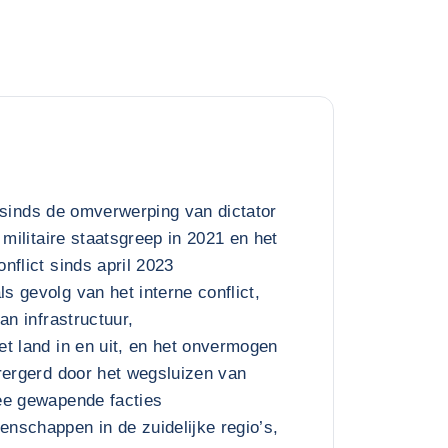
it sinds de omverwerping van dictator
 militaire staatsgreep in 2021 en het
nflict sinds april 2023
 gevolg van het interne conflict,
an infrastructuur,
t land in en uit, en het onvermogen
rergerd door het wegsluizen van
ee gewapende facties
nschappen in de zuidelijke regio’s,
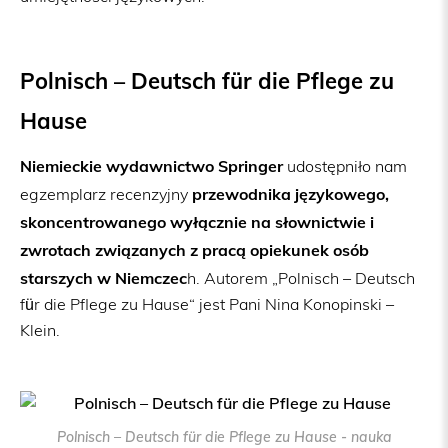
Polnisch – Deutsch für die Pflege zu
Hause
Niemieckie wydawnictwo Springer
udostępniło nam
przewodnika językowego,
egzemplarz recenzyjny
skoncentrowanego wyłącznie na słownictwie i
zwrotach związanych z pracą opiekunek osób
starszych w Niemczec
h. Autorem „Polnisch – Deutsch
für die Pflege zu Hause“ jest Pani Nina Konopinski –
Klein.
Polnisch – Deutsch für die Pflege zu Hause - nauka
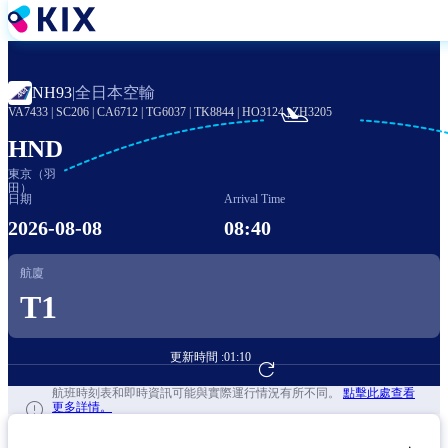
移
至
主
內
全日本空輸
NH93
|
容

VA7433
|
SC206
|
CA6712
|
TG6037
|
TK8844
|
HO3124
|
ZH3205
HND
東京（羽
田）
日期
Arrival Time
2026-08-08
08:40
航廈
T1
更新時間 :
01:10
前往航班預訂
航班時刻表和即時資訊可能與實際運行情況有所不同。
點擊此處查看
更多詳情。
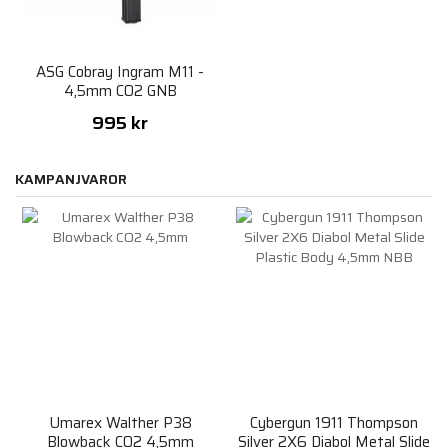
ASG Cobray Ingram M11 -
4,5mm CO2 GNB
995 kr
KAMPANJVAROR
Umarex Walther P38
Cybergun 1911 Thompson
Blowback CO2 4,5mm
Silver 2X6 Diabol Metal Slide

---

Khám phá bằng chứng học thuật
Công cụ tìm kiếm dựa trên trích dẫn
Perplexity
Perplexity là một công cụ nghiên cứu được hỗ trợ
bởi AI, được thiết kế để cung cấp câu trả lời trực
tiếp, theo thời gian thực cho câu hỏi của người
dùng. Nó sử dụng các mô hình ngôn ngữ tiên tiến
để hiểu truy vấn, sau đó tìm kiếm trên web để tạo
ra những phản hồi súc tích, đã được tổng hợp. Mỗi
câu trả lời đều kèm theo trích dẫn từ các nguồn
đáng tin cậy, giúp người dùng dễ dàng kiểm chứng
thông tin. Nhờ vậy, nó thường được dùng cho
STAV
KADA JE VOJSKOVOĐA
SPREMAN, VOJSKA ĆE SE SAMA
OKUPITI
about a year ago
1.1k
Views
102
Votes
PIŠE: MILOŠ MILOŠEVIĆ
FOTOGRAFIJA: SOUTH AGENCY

...

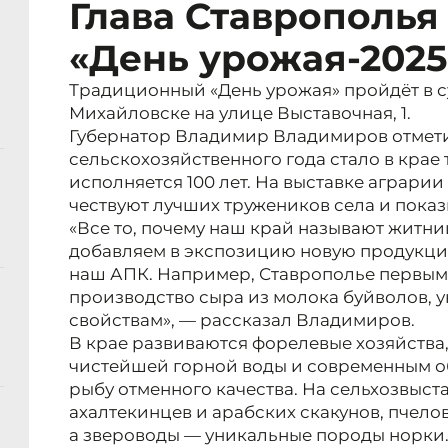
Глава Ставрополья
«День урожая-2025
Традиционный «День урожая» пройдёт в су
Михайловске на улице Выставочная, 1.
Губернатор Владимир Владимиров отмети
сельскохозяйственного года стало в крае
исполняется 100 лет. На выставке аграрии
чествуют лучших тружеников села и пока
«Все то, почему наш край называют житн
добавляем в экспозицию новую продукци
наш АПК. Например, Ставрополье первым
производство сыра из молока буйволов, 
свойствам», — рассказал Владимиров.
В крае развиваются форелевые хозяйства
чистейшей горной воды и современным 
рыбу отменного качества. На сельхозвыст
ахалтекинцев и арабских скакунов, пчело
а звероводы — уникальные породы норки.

Work to complete:
Copy out the lines of the items above, starting at the line that contains "it sinds de omverwerping van dictator" and stopping after the line that contains "nschappen in de", with both of those lines included.

Answer area:
it sinds de omverwerping van dictator
 militaire staatsgreep in 2021 en het
nflict sinds april 2023
 gevolg van het interne conflict,
an infrastructuur,
t land in en uit, en het onvermogen
rergerd door het wegsluizen van
ee gewapende facties
nschappen in de zuidelijke regio’s,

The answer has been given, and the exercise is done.